Jeff Kallman's excellent The Easy Ace: A Journal of Classic Radio
is a wonderful place to spend hours on end, rediscovering the Golden Age of Radio
as it's meant to be discovered and celebrated. Article after article
is filled with a wonderful new vignette about Golden Age Radio History.
---The Digital Deli Online.

[I]n his matchless on-this-day approach to chronicling “yesteryear,”
he easily aces out a less organized mind like mine,
which promptly lapsed into a more idiosyncratic mode of relating the past.

Thursday, June 05, 2008

"A Harsh Time of Change in England": The Way It Was, 5 June

1944: "THIS TEMPESTUOUS STORY OF THE EMOTIONS"---"Charlotte Bronte wrote this novel over a century ago. Yet, in a world at war, this tempestuous story of the emotions is a bigger success than ever, for several new editions of the novel have appeared in the last few months." So says host/producer Cecil B. DeMille, introducing one of old-time radio's most impeccable translations of Jane Eyre.

This one, adapted from the 1944 film hit, the seventh time Jane Eyre was adapted to film, puts a pair of genuine screen giants---Orson Welles (reprising his film role) and Loretta Young (in the title role, played in the film by Joan Fontaine)---before the mikes, in the story of the often-abused orphan girl hired as the governess to the young ward of a mysterious manor house lord with whom she falls in love . . . and with whom she's finally on the threshold of marriage when his and his home's secret, the cause of several unsettling events, is about to be revealed fatefully.

My name is Jane Eyre. I was born in 1820, a harsh time of change in England. Money and position were all that mattered. Charity was a cold and disagreeable word and religion, too often merely a mask to cover bigotry and meanness . . .

---The title character's opening narration, as delivered by Loretta Young.

Thus merely begins tonight's edition of Lux Radio Theater. (CBS.)

Mrs. Reed: Possibly Agnes Moorehead, recreating her film role. Additional cast: Unknown. Adapted from the John Houseman screenplay, based on the novel by Charlotte Bronte.


1939: Y.Y. FLIRCH TRIES TO CALL---With Sade (Bernadine Flynn) off on a day trip to Pontiac, preoccupied Rush (Bill Idelson) tells Vic (Art Van Harvey) his old lodge brother wants to talk, which seems as puzzling as exciting to Vic, on today's edition of Vic & Sade. (NBC.)

Announcer: Ralph Edwards. Writer: Paul Rhymer.

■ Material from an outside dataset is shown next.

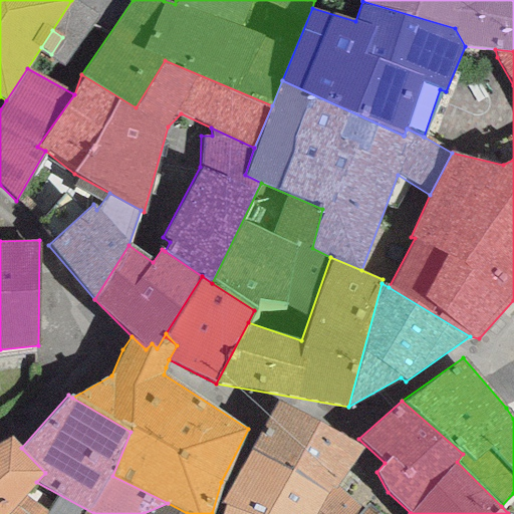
[(277,402),(250,449),(327,494),(330,490),(336,488),(362,447),(277,402)]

1949: DESIGN FOR DANGER---A former convict (possibly Frank Lovejoy) returning to Watertown has revenge killing on his mind---and his old flame (possibly Lurene Tuttle) wants Holliday (Alan Ladd) to prevent more victims, including a potential surprise one, on tonight's edition of Box 13. (Mutual.)

Suzy: Sylvia Picker. Kling: Edmund MacDonald. Writer: Bob Mitchell.

1949: SCHOOL KEY---There's only one thing wrong on the day Madison High is supposed to receive a district attendance award---thanks to absentminded Mrs. Davis (Jane Morgan), in whose custody it was left for the morning, the key to the school is missing, and nobody can get in or answer its phones, on tonight's edition of Our Miss Brooks. (CBS.)

Connie: Eve Arden. Walter: Richard Crenna. Conklin: Gale Gordon. Harriet: Gloria McMillan. Writer: Al Lewis.

1949: THE TONSILLECTOMY---That oftentimes-first childhood trauma is on the schedule for one member of the Harris household . . . and the traumatised soul's (Phil Harris) getting the business from the usual suspects who only begin with his wife (Alice Faye) and his obnoxious brother-in-law (Robert North), on tonight's edition of The Phil Harris-Alice Faye Show. (NBC.)

Little Alice: Jeanine Roos. Phyllis: Ann Whitfield. Remley: Elliott Lewis. Julius: Walter Tetley. Writers: Ray Singer, Dick Chevillat.


1910---Herb Vigran (actor: Sad Sack; Father Knows Best; The Jack Benny Program), Fort Wayne, Indiana.
1916---John Raby (actor: A Brighter Day; Our Gal Sunday), New York City.
1920---Cornelius Ryan (correspondent, World War II), Dublin.
1925---Bill Hayes (singer/actor: Arthur Godfrey Time), Harvey, Illinois.